STW 1999: Die Vorgeschichte des Skandalrennens auf dem Nürburgring
Auf dem Nürburgring eskalierte der Titelkampf zwischen Christian Abt und Uwe Alzen - Das war nur der Schlussakt einer Saison, in der es drunter und drüber ging
(Motorsport-Total.com) - Das Finale auf dem Nürburgring ist legendär. Doch es wäre falsch, die STW-Saison 1999 auf dieses eine Rennen zu reduzieren. Denn die Ereignisse zwischen den Opel- und Abt-Audi-Piloten hatten sich längst überschlagen - teils gewollt, teils unglücklich zufällig. Ein Blick auf die Saison.

© ABT Sportsline
Christian Abts zerstörter Audi A4, nachdem er infolge von Olaf Pleugers Abschuss von Uwe Alzen getroffen worden ist Zoom
Nach der Saison 1998 musste die aus dem STW-Cup hervorgegangene STW-Meisterschaft trotz des erst 1998 neu gewonnenen Prädikats eine Reihe schwerer Rückschläge hinnehmen. BMW, Peugeot und Nissan zogen ihre Werksengagements zurück. Audi hatte bereits nach 1997 seinen werksseitigen Ausstieg verkündet, Ford schon 1996 das Handtuch geworfen.
Audi und BMW zog es nach Le Mans, BMW zusätzlich in die Formel 1, Nissan konzentrierte sich auf die noch härter umkämpfte Britische Tourenwagen-Meisterschaft (BTCC) und Le Mans, Peugeot zog es in die Rallye-Weltmeisterschaft (WRC). Mit Ausnahme der GT1-Einsätze von Nissan endeten alle diese Engagements mit großen Erfolgen.
Die STW-Meisterschaft wurde jedoch auf zwei Werke reduziert: Opel war der letzte Hersteller mit einem großen Engagement. JAS Motorsport brachte mit dem Honda Accord der sechsten Generation ein völlig neues Auto an den Start. Dieser tat sich zu Beginn der Saison trotz sehr guter Anlagen schwer, entwickelte sich aber in der zweiten Jahreshälfte zu einem regelmäßigen Siegkandidaten.
Hinzu kam ein Einsatz von Alfa Romeo mit Stefano Modena, doch das Euroteam genoss bei weitem nicht die Unterstützung aus Turin wie das Topteam Nordauto (das später mit großen Erfolgen in der Tourenwagen-Europameisterschaft ETCC gesegnet war) in der italienischen Meisterschaft.

# AUFGABEN
**1)** Fasse im Artikel zur STW-Saison 1999 den Absatz, der mit „Nach der Saison 1998“ beginnt, als kurze Stichpunktliste zusammen und behalte dabei die wesentlichen Fakten.
**2)** Bearbeite im Artikel zur STW-Saison 1999 die Passage von „Hinzu kam ein“ bis „der italienischen Meisterschaft.“ und setze dabei „Spitzenteam“ anstelle von „Topteam“.
Für diese Aufgaben werden die Daten nicht gebraucht.

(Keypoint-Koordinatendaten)

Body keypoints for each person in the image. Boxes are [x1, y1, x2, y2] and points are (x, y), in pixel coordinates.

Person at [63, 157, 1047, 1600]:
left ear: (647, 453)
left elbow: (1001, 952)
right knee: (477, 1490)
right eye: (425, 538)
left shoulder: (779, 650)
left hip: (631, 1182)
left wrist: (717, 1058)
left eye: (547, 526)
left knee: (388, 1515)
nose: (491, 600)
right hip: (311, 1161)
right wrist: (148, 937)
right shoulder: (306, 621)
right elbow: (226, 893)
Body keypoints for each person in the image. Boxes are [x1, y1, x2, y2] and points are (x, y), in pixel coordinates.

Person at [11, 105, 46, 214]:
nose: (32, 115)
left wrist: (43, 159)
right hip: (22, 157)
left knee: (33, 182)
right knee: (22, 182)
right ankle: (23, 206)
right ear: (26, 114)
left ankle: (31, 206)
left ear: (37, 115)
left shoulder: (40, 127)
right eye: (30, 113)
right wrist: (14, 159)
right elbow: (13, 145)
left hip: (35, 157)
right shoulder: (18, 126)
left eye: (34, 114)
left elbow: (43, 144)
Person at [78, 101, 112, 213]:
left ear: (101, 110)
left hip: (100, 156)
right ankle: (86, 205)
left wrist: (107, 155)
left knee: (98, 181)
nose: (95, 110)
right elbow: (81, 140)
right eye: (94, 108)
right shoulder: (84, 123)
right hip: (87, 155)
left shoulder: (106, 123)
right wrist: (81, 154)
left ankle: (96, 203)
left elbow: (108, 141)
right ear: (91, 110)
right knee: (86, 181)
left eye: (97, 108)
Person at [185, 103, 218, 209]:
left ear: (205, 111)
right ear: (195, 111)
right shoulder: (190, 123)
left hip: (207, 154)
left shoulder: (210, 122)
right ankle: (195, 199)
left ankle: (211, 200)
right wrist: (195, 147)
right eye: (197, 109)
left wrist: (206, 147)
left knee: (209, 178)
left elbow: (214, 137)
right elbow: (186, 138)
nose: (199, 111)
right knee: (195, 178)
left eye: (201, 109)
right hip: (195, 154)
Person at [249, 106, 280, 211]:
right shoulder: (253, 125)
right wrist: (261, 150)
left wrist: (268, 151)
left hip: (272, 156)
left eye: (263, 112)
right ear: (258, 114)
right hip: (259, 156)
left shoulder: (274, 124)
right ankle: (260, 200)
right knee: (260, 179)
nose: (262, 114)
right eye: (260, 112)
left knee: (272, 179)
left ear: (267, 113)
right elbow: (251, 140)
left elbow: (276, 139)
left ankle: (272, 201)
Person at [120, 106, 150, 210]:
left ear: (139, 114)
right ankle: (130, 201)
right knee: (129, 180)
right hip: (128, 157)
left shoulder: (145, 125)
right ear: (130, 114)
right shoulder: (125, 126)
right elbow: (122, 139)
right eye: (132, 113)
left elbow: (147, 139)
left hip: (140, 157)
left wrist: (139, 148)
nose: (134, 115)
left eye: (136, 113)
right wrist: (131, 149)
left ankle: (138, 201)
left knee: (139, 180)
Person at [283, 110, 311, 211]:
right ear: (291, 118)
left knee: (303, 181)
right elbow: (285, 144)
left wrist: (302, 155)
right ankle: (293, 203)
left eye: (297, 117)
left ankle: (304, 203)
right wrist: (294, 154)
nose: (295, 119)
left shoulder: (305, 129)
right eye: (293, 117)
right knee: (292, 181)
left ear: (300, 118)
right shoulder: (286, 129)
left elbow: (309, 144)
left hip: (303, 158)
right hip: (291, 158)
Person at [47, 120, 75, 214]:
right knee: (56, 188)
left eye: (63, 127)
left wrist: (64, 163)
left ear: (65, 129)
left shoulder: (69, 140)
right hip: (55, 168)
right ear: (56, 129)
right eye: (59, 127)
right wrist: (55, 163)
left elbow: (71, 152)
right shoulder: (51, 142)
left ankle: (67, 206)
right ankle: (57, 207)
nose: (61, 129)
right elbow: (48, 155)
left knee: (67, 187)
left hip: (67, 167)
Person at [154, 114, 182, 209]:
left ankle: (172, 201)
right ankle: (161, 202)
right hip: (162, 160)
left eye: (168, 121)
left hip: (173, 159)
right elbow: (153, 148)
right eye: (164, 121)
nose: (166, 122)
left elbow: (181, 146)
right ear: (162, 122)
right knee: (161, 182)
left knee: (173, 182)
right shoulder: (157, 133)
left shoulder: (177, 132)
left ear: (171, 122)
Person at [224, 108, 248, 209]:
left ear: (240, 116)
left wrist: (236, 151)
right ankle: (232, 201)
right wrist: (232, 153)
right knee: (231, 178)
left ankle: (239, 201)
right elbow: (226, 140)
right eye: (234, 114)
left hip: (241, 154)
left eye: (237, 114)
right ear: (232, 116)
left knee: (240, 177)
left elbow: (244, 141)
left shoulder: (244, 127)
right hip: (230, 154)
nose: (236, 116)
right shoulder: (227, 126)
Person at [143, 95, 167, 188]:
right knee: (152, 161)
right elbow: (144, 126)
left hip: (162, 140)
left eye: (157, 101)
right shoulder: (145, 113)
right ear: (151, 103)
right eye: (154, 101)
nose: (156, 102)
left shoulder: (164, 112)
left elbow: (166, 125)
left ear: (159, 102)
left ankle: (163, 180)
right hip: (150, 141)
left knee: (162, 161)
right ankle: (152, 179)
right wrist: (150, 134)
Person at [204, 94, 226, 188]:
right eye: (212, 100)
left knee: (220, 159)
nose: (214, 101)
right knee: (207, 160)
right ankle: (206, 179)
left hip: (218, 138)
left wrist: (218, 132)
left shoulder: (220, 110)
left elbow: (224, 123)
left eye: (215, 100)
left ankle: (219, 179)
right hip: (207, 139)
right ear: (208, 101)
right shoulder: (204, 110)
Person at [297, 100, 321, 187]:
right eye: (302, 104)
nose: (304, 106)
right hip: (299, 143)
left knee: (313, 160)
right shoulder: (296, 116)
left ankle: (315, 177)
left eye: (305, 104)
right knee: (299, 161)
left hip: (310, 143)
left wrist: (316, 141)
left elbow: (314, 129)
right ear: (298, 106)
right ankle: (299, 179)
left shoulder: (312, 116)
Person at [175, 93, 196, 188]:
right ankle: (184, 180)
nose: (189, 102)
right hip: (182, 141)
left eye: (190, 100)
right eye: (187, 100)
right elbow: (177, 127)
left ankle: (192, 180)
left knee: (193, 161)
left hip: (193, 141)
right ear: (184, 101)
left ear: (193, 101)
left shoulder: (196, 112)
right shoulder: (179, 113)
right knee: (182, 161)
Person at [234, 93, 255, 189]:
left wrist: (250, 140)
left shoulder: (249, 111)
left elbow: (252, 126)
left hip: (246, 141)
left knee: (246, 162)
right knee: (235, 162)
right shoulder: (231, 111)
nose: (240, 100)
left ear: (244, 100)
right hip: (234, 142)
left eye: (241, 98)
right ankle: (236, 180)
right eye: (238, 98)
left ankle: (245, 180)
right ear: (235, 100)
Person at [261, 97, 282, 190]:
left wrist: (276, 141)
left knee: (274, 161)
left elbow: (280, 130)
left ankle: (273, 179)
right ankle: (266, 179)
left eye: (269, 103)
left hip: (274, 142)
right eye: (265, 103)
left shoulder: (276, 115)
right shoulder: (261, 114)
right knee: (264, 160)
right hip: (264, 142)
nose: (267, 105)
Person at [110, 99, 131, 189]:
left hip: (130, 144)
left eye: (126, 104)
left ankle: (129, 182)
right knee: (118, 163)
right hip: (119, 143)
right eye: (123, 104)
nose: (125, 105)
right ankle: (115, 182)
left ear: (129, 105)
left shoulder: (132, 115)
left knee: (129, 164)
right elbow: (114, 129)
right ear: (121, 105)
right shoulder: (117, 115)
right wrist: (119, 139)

--

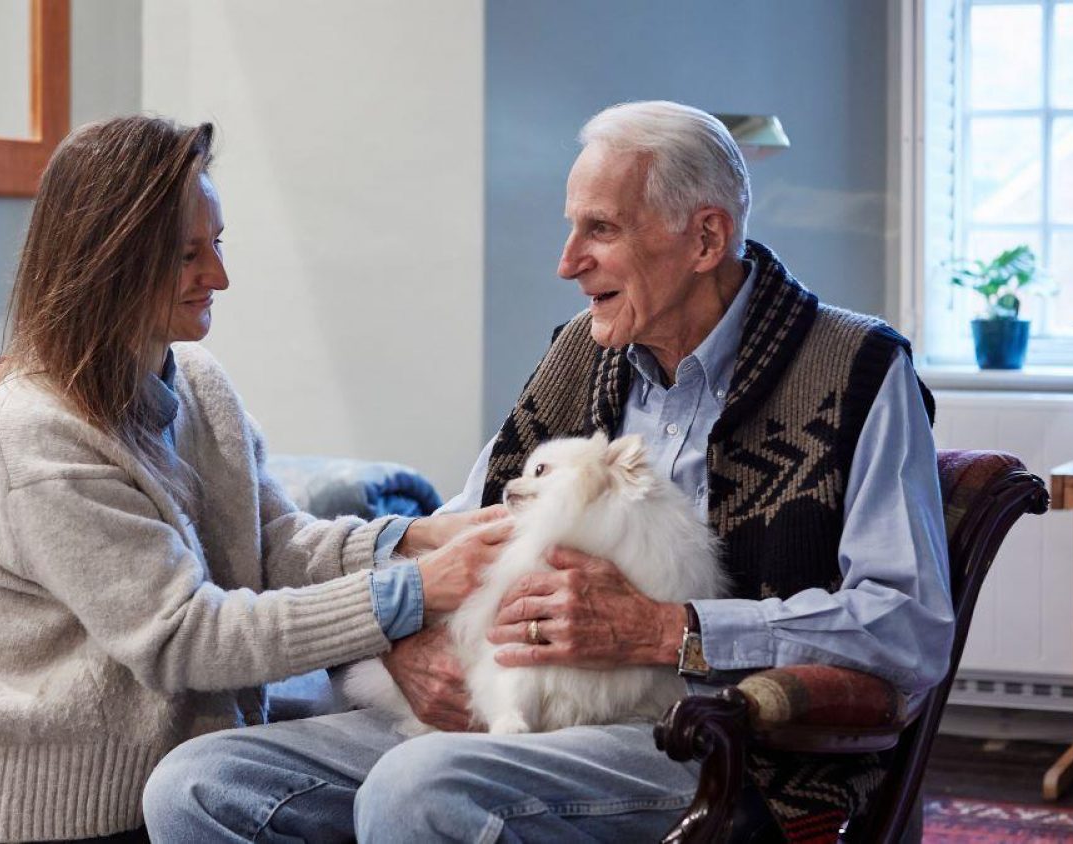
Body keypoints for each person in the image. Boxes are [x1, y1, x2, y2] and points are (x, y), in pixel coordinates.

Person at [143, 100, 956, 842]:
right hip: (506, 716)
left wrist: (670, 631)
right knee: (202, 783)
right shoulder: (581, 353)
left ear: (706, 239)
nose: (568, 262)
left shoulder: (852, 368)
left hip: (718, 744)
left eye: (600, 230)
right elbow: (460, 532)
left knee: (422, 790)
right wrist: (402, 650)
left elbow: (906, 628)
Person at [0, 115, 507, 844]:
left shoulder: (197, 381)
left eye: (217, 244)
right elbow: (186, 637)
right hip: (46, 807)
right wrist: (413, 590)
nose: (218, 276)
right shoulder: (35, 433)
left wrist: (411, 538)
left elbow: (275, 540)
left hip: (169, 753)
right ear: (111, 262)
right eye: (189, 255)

# LÖSUNGEN
**1)**
- Nach 1998 erlitt die aus dem STW-Cup hervorgegangene STW-Meisterschaft schwere Rückschläge, obwohl sie erst 1998 das neue Prädikat erhalten hatte.
- BMW, Peugeot und Nissan zogen ihre Werksengagements zurück.
- Audi hatte den werksseitigen Ausstieg schon nach 1997 verkündet.
- Ford war bereits 1996 ausgestiegen.

**2)**
Hinzu kam ein Einsatz von Alfa Romeo mit Stefano Modena, doch das Euroteam genoss bei weitem nicht die Unterstützung aus Turin wie das Spitzenteam Nordauto (das später mit großen Erfolgen in der Tourenwagen-Europameisterschaft ETCC gesegnet war) in der italienischen Meisterschaft.